The M.A. programme will be of most interest to individuals who are professionally active or have an academic interest in environments characterised by cultural diversity and conflict. These elements are frequently encountered in multi-ethnic contexts where competing group interests exist and where individuals have regulatory/control responsibilities requiring additional intercultural competence and mediation abilities.

About the Alice Salomon University of Applied Sciences

Founded in 1899 by Alice Salomon, a strong advocate for women's rights and social justice, the Alice Salomon University of Applied Sciences is now Germany's oldest and largest training institution of higher education in social work. The University has a proud tradition in the high quality of its applied, professional education and its commitment to social justice and equality. It offers a long-standing, inclusive and future oriented approach to the study of social work. The institution has grown from a school providing professional training for women to an internationally oriented research university offering diploma and graduate programmes to a diversity of national and international students.

During its early years and consistent with the accepted practices at that time, the University, named the "Social School for Women", admitted only women applicants until 1945. As the training institute grew in prestige in the area of social work and social pedagogy, it was renamed the Alice Salomon School in 1932 in commemoration of Alice Salomon's 60th birthday. In 1933, the National Socialists came to power and Alice Salomon was banned from the school and a large number of instructors of Jewish descent were release from employment. In 1937, Alice Salomon was expelled from Germany and emigrated to the United States. It was not until 1954 that the school reinstated the name "Alice Salomon School". The school was recognized as a State University of Applied Sciences for Social Work and Social Pedagogy in 1971 and was granted the right to confer degrees, although it once again lost the name "Alice Salomon". In 1991, the Alice Salomon University of Applied Sciences is established as the official name of the university.

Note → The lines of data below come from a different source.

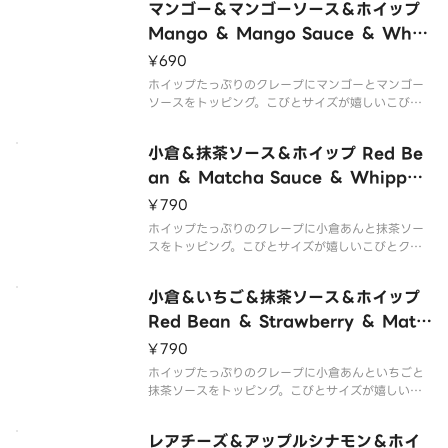
マンゴー＆マンゴーソース＆ホイップ
ueberrie
Mango ＆ Mango Sauce ＆ Whip
ped Cream
¥690
ホイップたっぷりのクレープにマンゴーとマンゴー
ソースをトッピング。こびとサイズが嬉しいこびと
クレープです。 Crepe with lots of whipped crea
m topped with mango and mango sauce. A h
小倉＆抹茶ソース＆ホイップ Red Be
appy
an ＆ Matcha Sauce ＆ Whipped
Cream
¥790
ホイップたっぷりのクレープに小倉あんと抹茶ソー
スをトッピング。こびとサイズが嬉しいこびとクレ
ープです。 Crepe with lots of whipped cream t
opped with red bean and matcha sauce. A ha
小倉＆いちご＆抹茶ソース＆ホイップ
pp
Red Bean ＆ Strawberry ＆ Matc
ha Sauce ＆ Whipped Cream
¥790
ホイップたっぷりのクレープに小倉あんといちごと
抹茶ソースをトッピング。こびとサイズが嬉しいこ
びとクレープです。 Crepe with lots of whipped
cream topped with red bean strawberries and
レアチーズ＆アップルシナモン＆ホイ
mat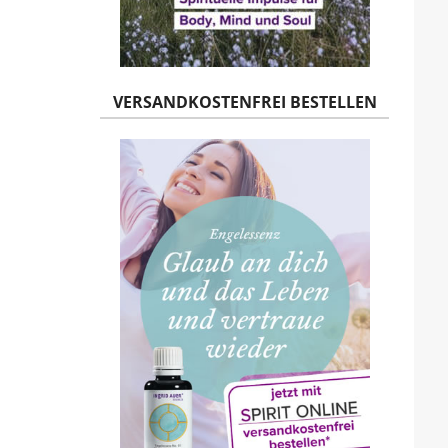
VERSANDKOSTENFREI BESTELLEN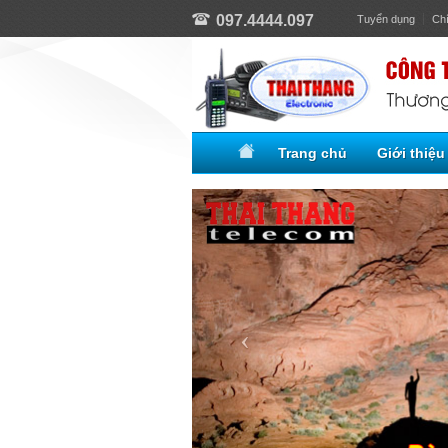
097.4444.097
Tuyển dụng
Ch
Trang chủ
Giới thiệu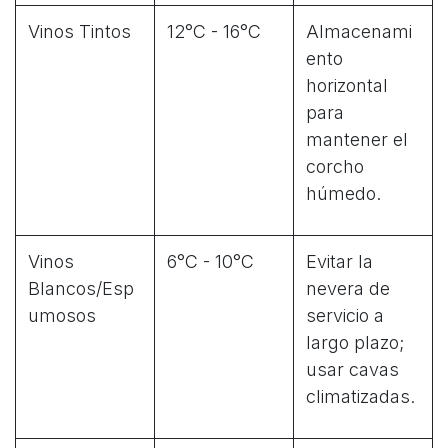
Vinos Tintos
12°C - 16°C
Almacenami
ento
horizontal
para
mantener el
corcho
húmedo.
Vinos
6°C - 10°C
Evitar la
Blancos/Esp
nevera de
umosos
servicio a
largo plazo;
usar cavas
climatizadas.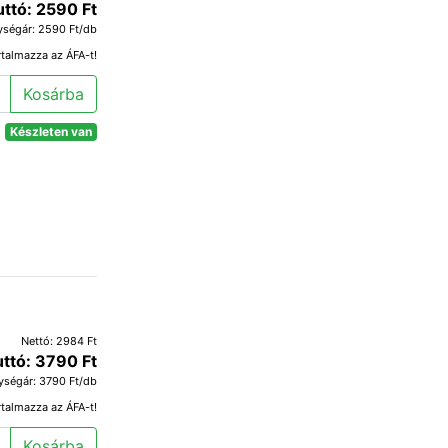
uttó: 2590 Ft
ységár: 2590 Ft/db
rtalmazza az ÁFA-t!
Kosárba
Készleten van
Nettó: 2984 Ft
uttó: 3790 Ft
ységár: 3790 Ft/db
rtalmazza az ÁFA-t!
Kosárba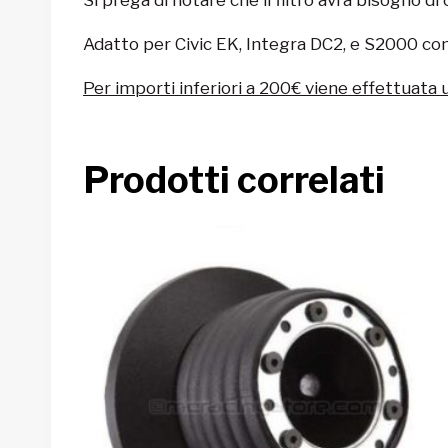
Adatto per Civic EK, Integra DC2, e S2000 con
Per importi inferiori a 200€ viene effettuata 
Prodotti correlati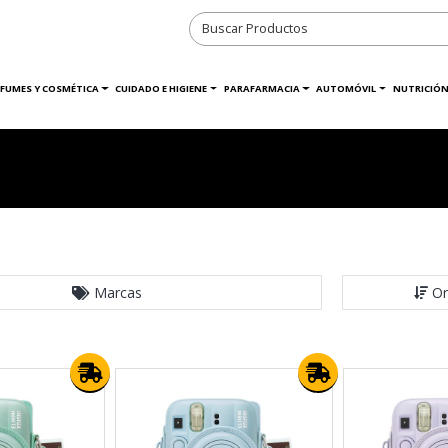
RFUMES Y COSMÉTICA
CUIDADO E HIGIENE
PARAFARMACIA
AUTOMÓVIL
NUTRICIÓN
Marcas
Or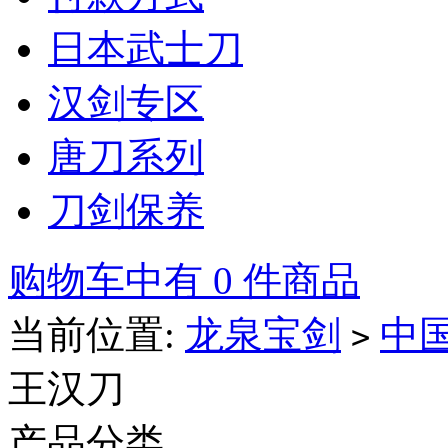
日本武士刀
汉剑专区
唐刀系列
刀剑保养
购物车中有 0 件商品
当前位置:
龙泉宝剑
中
>
王汉刀
产品分类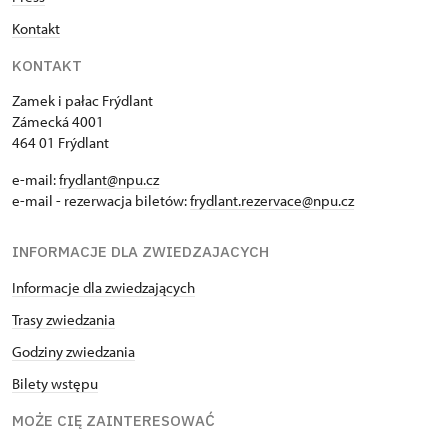
Kontakt
KONTAKT
Zamek i pałac Frýdlant
Zámecká 4001
464 01 Frýdlant
e-mail:
frydlant@npu.cz
e-mail - rezerwacja biletów:
frydlant.rezervace@npu.cz
INFORMACJE DLA ZWIEDZAJACYCH
Informacje dla zwiedzających
Trasy zwiedzania
Godziny zwiedzania
Bilety wstępu
MOŻE CIĘ ZAINTERESOWAĆ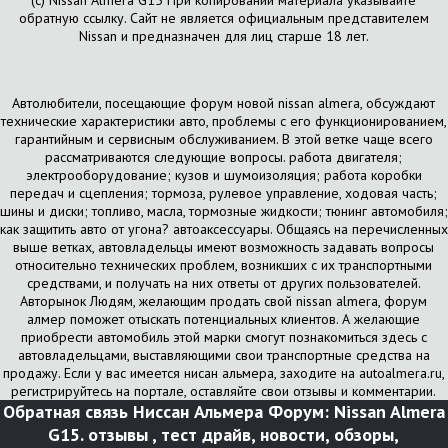
(с) Nissan Almera G15 При копировании материала указывайте
обратную ссылку. Сайт не является официальным представителем
Nissan и предназначен для лиц старше 18 лет.
Автолюбители, посещающие форум новой nissan almera, обсуждают
технические характеристики авто, проблемы с его функционированием,
гарантийным и сервисным обслуживанием. В этой ветке чаще всего
рассматриваются следующие вопросы. работа двигателя;
электрооборудование; кузов и шумоизоляция; работа коробки
передач и сцепления; тормоза, рулевое управление, ходовая часть;
шины и диски; топливо, масла, тормозные жидкости; тюнинг автомобиля;
как защитить авто от угона? автоаксессуары. Общаясь на перечисленных
выше ветках, автовладельцы имеют возможность задавать вопросы
относительно технических проблем, возникших с их транспортными
средствами, и получать на них ответы от других пользователей.
Авторынок Людям, желающим продать свой nissan almera, форум
алмер поможет отыскать потенциальных клиентов. А желающие
приобрести автомобиль этой марки смогут познакомиться здесь с
автовладельцами, выставляющими свои транспортные средства на
продажу. Если у вас имеется нисан альмера, заходите на autoalmera.ru,
регистрируйтесь на портале, оставляйте свои отзывы и комментарии.
Обратная связь
Ниссан Альмера Форум: Nissan Almera
G15. отзывы , тест драйв, новости, обзоры,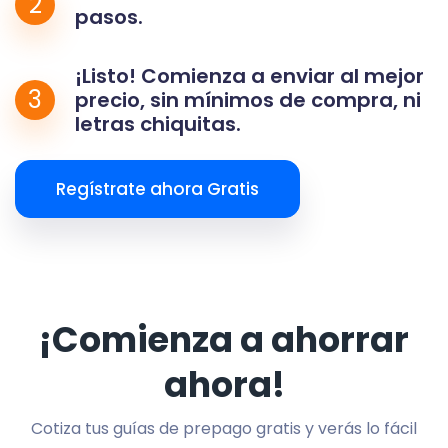
2
pasos.
¡Listo! Comienza a enviar al mejor
3
precio, sin mínimos de compra, ni
letras chiquitas.
Regístrate ahora Gratis
¡Comienza a ahorrar
ahora!
Cotiza tus guías de prepago gratis y verás lo fácil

Today, the Alice Salomon University is recognized as one of Germany's most research-intensive universities of applied sciences in the social field. One of the cornerstones of the University is applied research. This applied research approach not only enhances the current knowledge in the field of social work but also assures the quality of education.

Without regard to gender, the Alice Salomon University enrolls academically and professionally qualified students from diverse age groups, cultures, and socio-economic backgrounds. Through the application of a variety of study programmes, advanced instructional technologies, and student services, the University supports the professional development of traditional and non-traditional students.

The University offers a full and part-time certificate as well as diploma and graduate programmes. The two diploma programmes include the Social Work and Social Pedagogy programme, and the Nursing and Nursing Management programme. Diploma programmes consist of a strong focus on practical training and project-based learning combined with a theoretical understanding. The International Master of Arts in Intercultural Conflict Management degree programme has been offered since October 2000 by the University in response to the knowledge and expertise students urgently need in a changing world. Certificate programmes are aimed at professionals who wish to further develop their professional and interdisciplinary qualifications.

The curriculum does not remain static and the University regularly modifies and introduces programmes to reflect social changes and realities. Presently, the Alice Salomon University is in the process of establishing Bachelor and additional Master degree programmes to continue to meet the new orientations, directions and practices in social work education stemming from a changing global environment.